Gury Vasilievich Kolosov (Гурий Васильевич Колосов, 25 August 1867 – 7 November 1936) was a Russian and Soviet mathematician and engineer. He is best known for his contributions to the theory of elasticity. In 1907 Kolosov derived the solution for stresses around an elliptical hole in a solid material governed by the mathematical theory of elasticity. He showed that the concentration of stress could become far greater, as the radius of curvature at an end of the hole becomes small compared with the overall length of the hole.

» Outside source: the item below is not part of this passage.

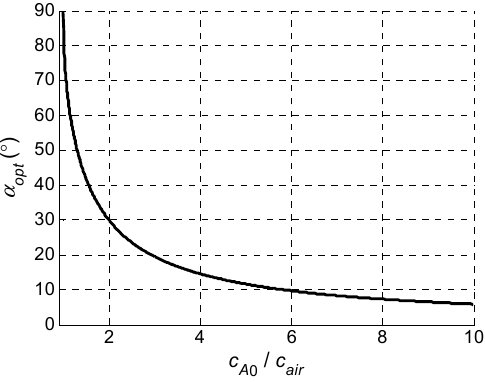
Figure 2. Dependence of the optimum excitation angle α opt when the phase velocity c A 0 in an object under a test is greater than the sound velocity in air c air . When the ultrasound velocity in a plate c A 0 is less than 2 c air , the value of the optimum excitation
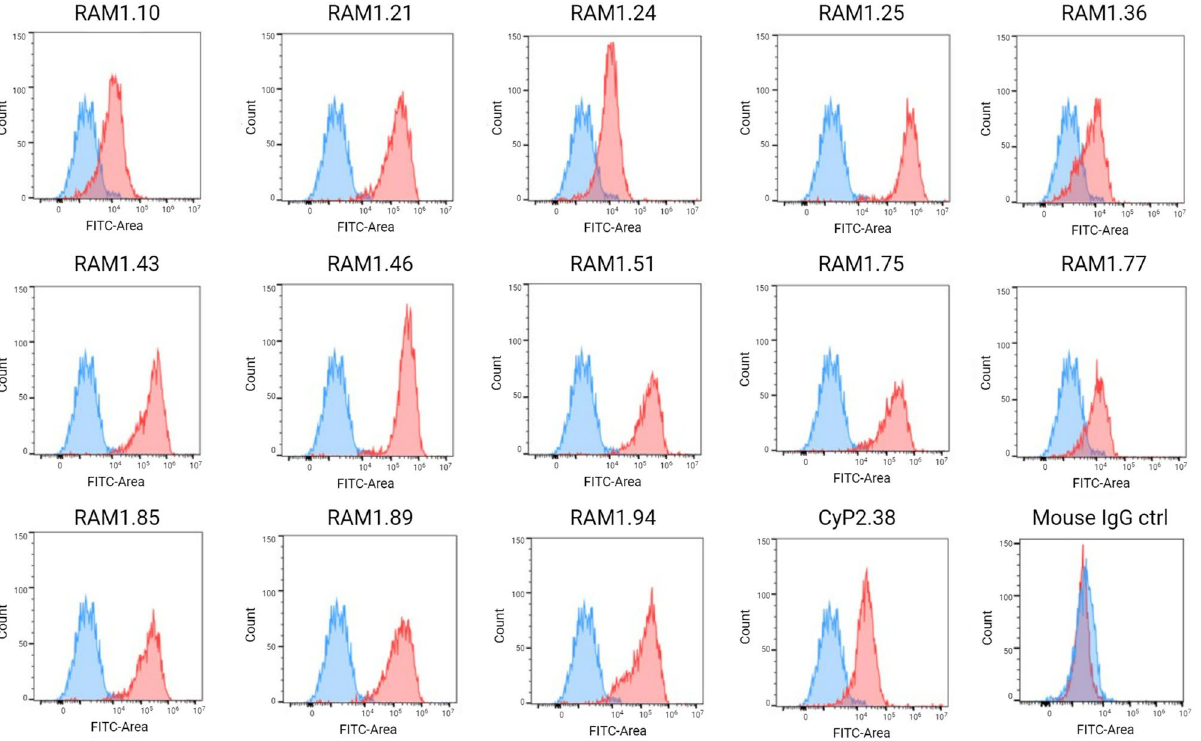
Figure 2. Flow cytometry analysis of anti-PfRAMA mAbs binding to P. falciparum merozoites. The histograms (red curves) show each of the anti-PfRAMA mAbs binding to 3D7 merozoites after detecting the mAbs with FITC conjugated anti-mouse IgG. The blue curve represent the negative control generated by adding the detection antibody only. The anti-PfCyRPA mAb (CyP2.38) was included as a positive control and non-malarial specific mouse IgG was included as a negative control. The histograms were generated by gating on size/ granularity, single cells and positive nuclei DAPI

Brittle fracture in the form of crack growth is governed by the stress field around the crack tip and by parameters that describe the resistance of the material to crack growth. Thus, the analysis of stress near the crack tip constitutes an essential part of fracture mechanics. ... Among various mathematical methods in plane elasticity, the complex potential function method by Kolosov and Muskhelishvili is one of the most powerful and convenient methods to treat two-dimensional crack problems. In the complex potential method, stresses and displacements are expressed in terms of analytic functions of complex variables. The problem of obtaining stresses and displacements around a crack tip is converted to finding some analytic functions subjected to appropriate boundary conditions.

Kolosov was born in Ust, Novgorod guberniya. He then studied at University of St Petersburg where he continued to after graduation. Eventually, he defended his thesis there under the supervision of V.A. Steklov. He worked at University of Tartu (from 1902 to 1913), but later returned to St Petersburg where he worked at both the University of St Petersburg and the Electrotechnical Institute. He was an invited speaker at the International Congress of Mathematicians in 1908 at Rome and in 1928 at Bologna.

Kolosov was elected a corresponding member of the Russian Academy of Sciences in 1931. He wrote the 1935 monograph "The use of a complex variable in the theory of elasticity" (in Russian).

He was buried in Smolensky Cemetery.